◆ Records for this exercise
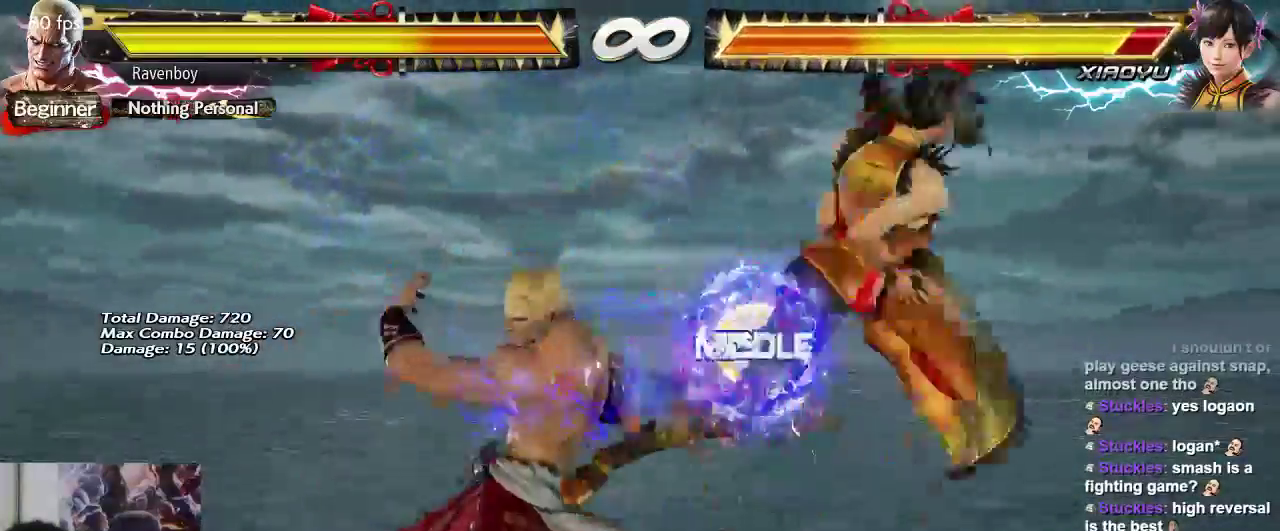
{"dt_ms": 500, "buttons": [], "left_stick": "center", "events": [[67, "CIRCLE", "up"], [133, "left_stick", "right"], [200, "CROSS", "down"], [267, "CROSS", "up"], [267, "left_stick", "center"], [367, "CROSS", "down"], [433, "CROSS", "up"]]}
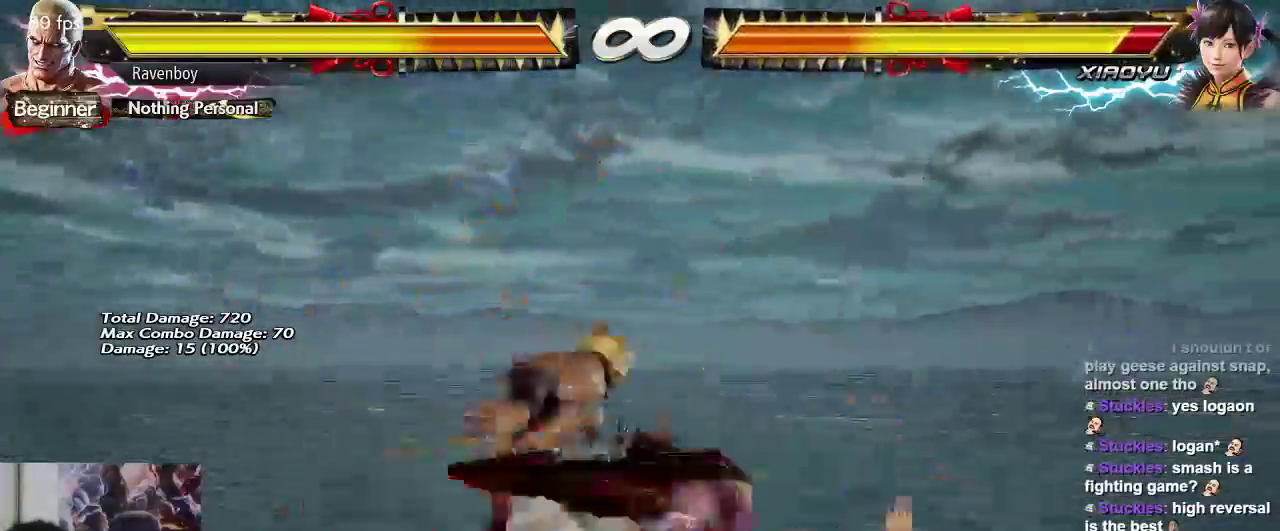
{"dt_ms": 500, "buttons": [], "left_stick": "center"}
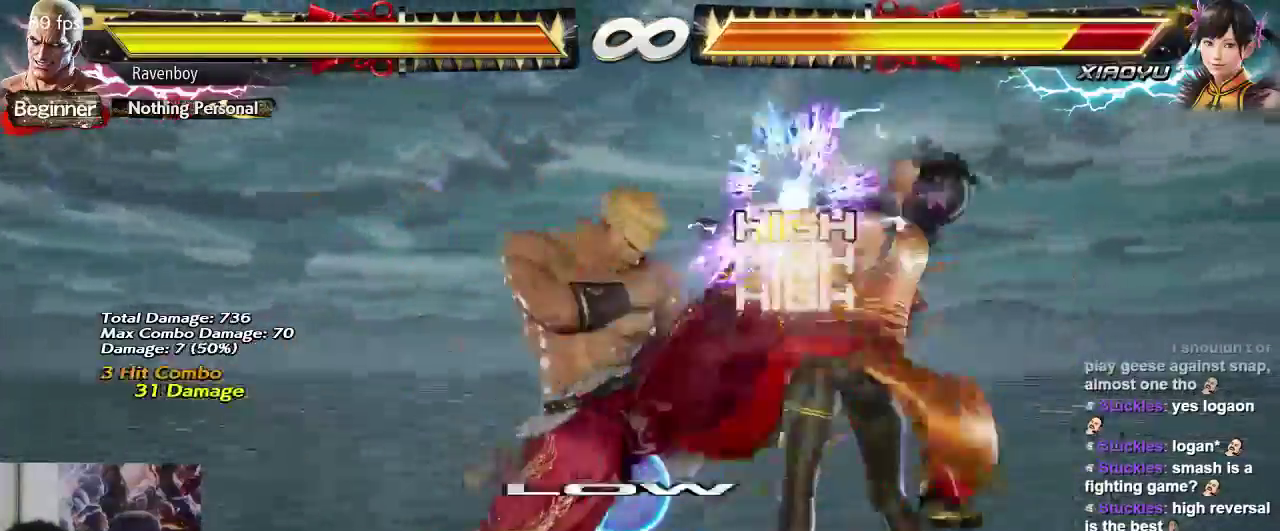
{"dt_ms": 500, "buttons": ["CIRCLE"], "left_stick": "left"}
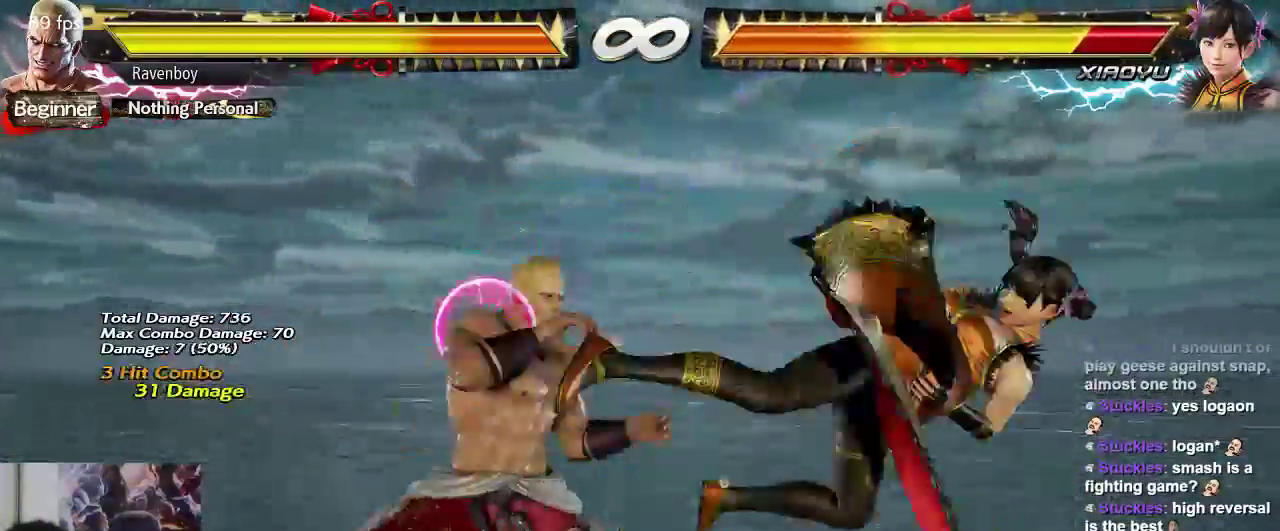
{"dt_ms": 500, "buttons": [], "left_stick": "center", "events": [[50, "CIRCLE", "up"], [83, "left_stick", "center"], [150, "CIRCLE", "down"], [217, "CIRCLE", "up"]]}
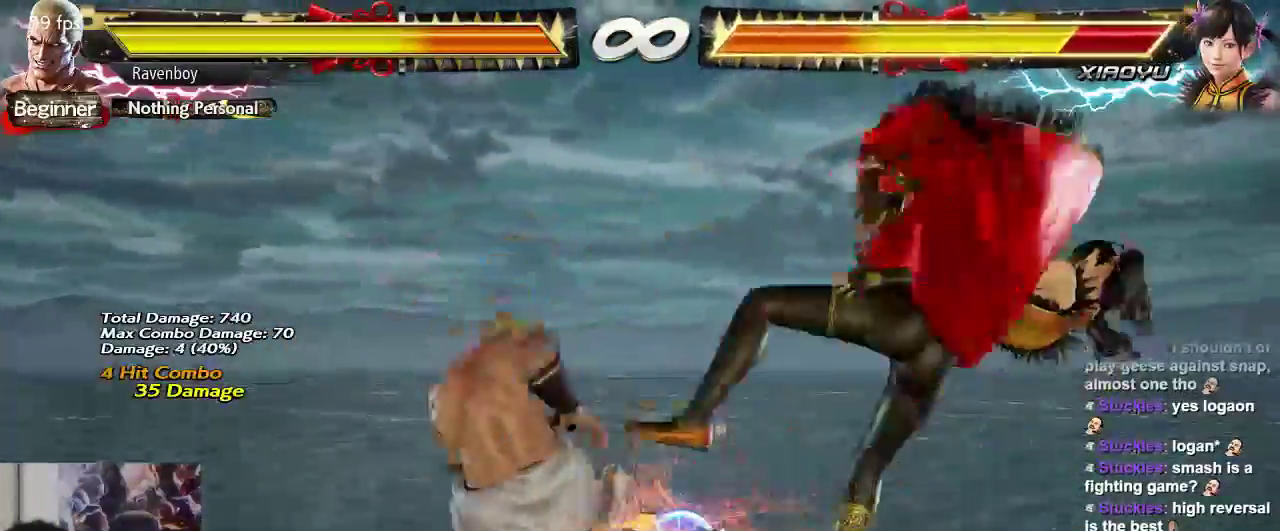
{"dt_ms": 500, "buttons": [], "left_stick": "center", "events": [[383, "left_stick", "right"], [483, "left_stick", "center"]]}
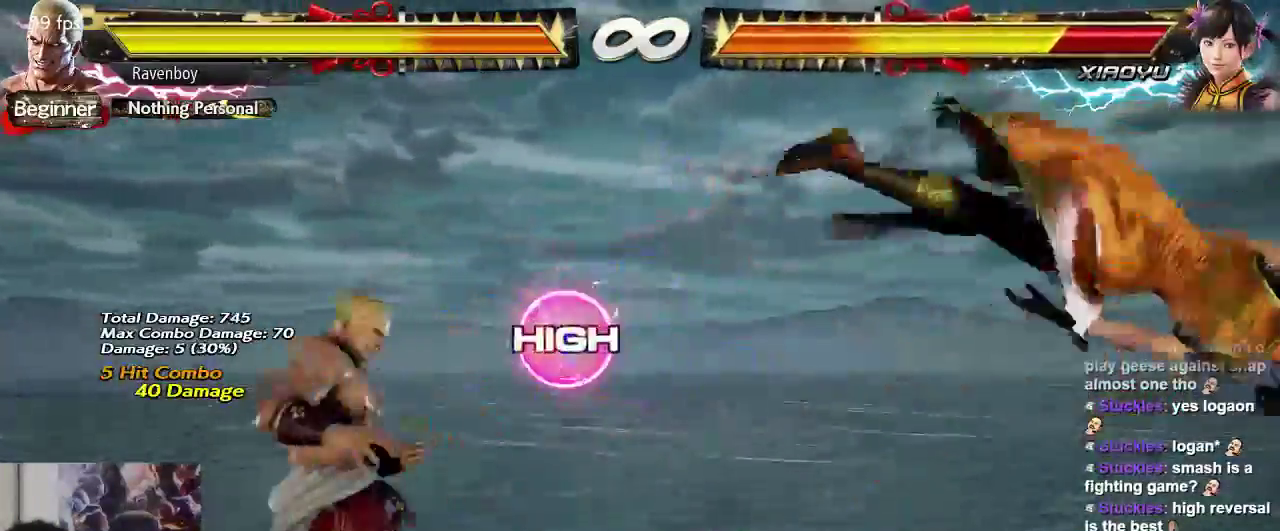
{"dt_ms": 500, "buttons": [], "left_stick": "center"}
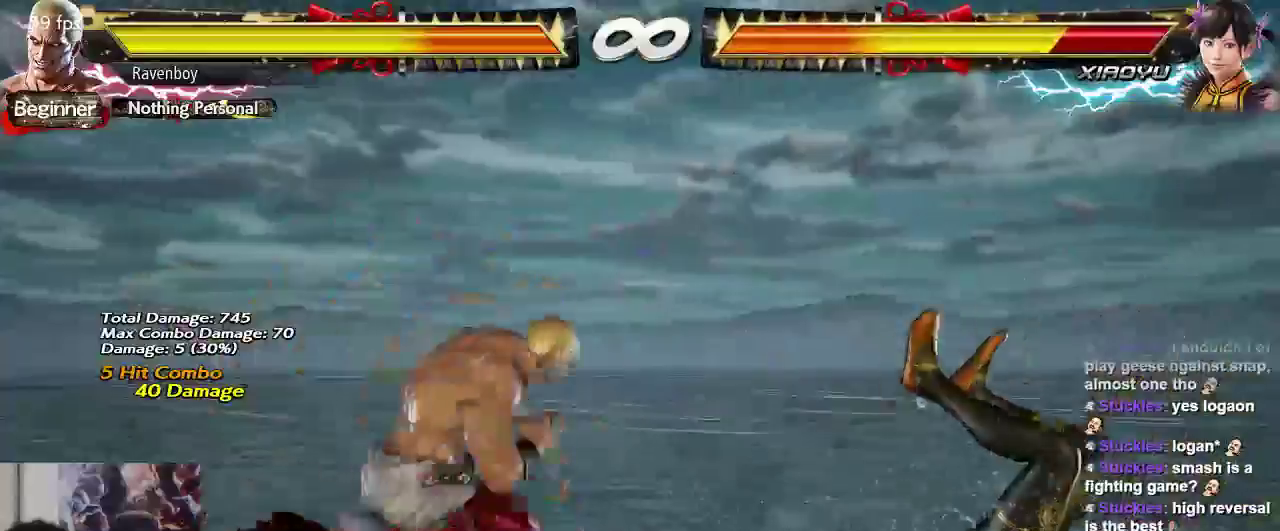
{"dt_ms": 500, "buttons": [], "left_stick": "center", "events": []}
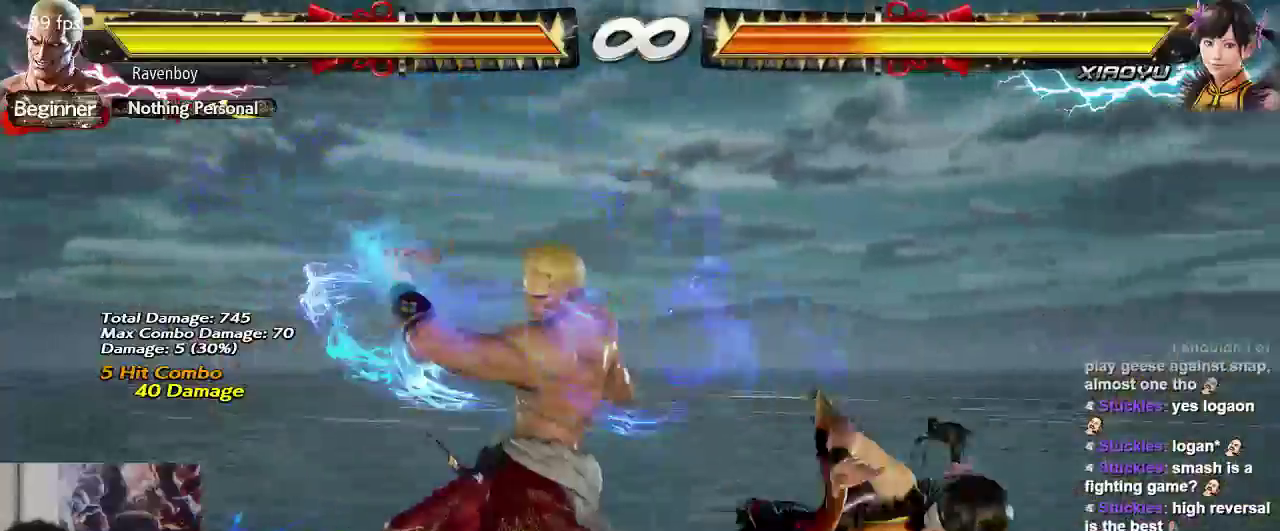
{"dt_ms": 500, "buttons": [], "left_stick": "center", "events": [[233, "left_stick", "left"], [333, "left_stick", "center"]]}
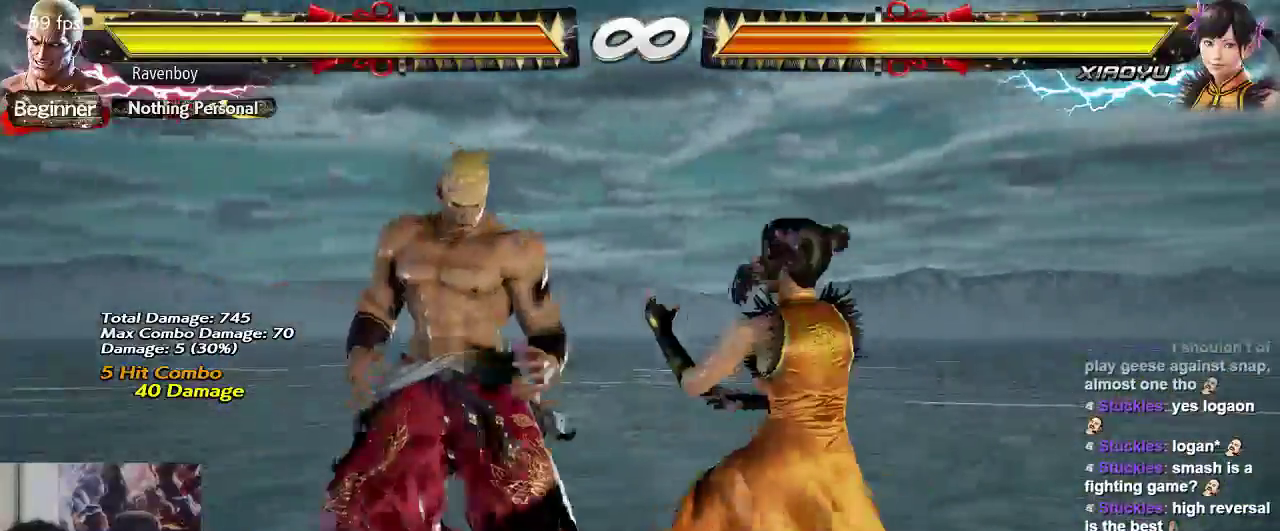
{"dt_ms": 500, "buttons": [], "left_stick": "center", "events": [[133, "left_stick", "right"], [167, "SQUARE", "down"], [167, "TRIANGLE", "down"], [233, "left_stick", "center"], [267, "SQUARE", "up"], [267, "TRIANGLE", "up"]]}
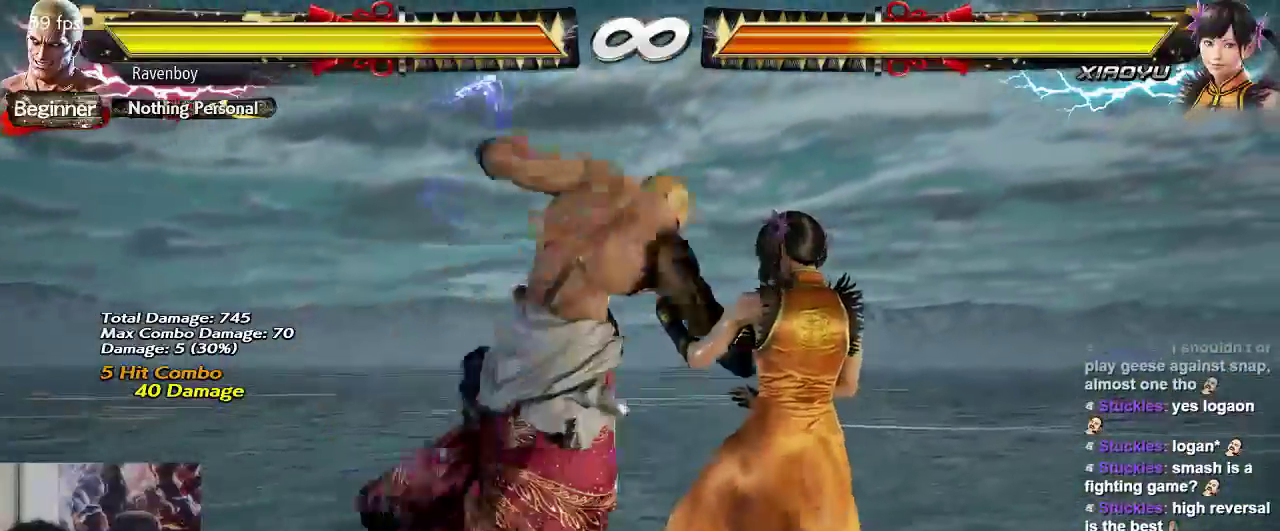
{"dt_ms": 1000, "buttons": ["CROSS"], "left_stick": "center"}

◆ Work order
In your output, repeat the listing above exactly and include none of the pictures.

◆ Result
{"dt_ms": 500, "buttons": [], "left_stick": "center", "events": [[67, "CIRCLE", "up"], [133, "left_stick", "right"], [200, "CROSS", "down"], [267, "CROSS", "up"], [267, "left_stick", "center"], [367, "CROSS", "down"], [433, "CROSS", "up"]]}
{"dt_ms": 500, "buttons": [], "left_stick": "center"}
{"dt_ms": 500, "buttons": ["CIRCLE"], "left_stick": "left"}
{"dt_ms": 500, "buttons": [], "left_stick": "center", "events": [[50, "CIRCLE", "up"], [83, "left_stick", "center"], [150, "CIRCLE", "down"], [217, "CIRCLE", "up"]]}
{"dt_ms": 500, "buttons": [], "left_stick": "center", "events": [[383, "left_stick", "right"], [483, "left_stick", "center"]]}
{"dt_ms": 500, "buttons": [], "left_stick": "center"}
{"dt_ms": 500, "buttons": [], "left_stick": "center", "events": []}
{"dt_ms": 500, "buttons": [], "left_stick": "center", "events": [[233, "left_stick", "left"], [333, "left_stick", "center"]]}
{"dt_ms": 500, "buttons": [], "left_stick": "center", "events": [[133, "left_stick", "right"], [167, "SQUARE", "down"], [167, "TRIANGLE", "down"], [233, "left_stick", "center"], [267, "SQUARE", "up"], [267, "TRIANGLE", "up"]]}
{"dt_ms": 1000, "buttons": ["CROSS"], "left_stick": "center"}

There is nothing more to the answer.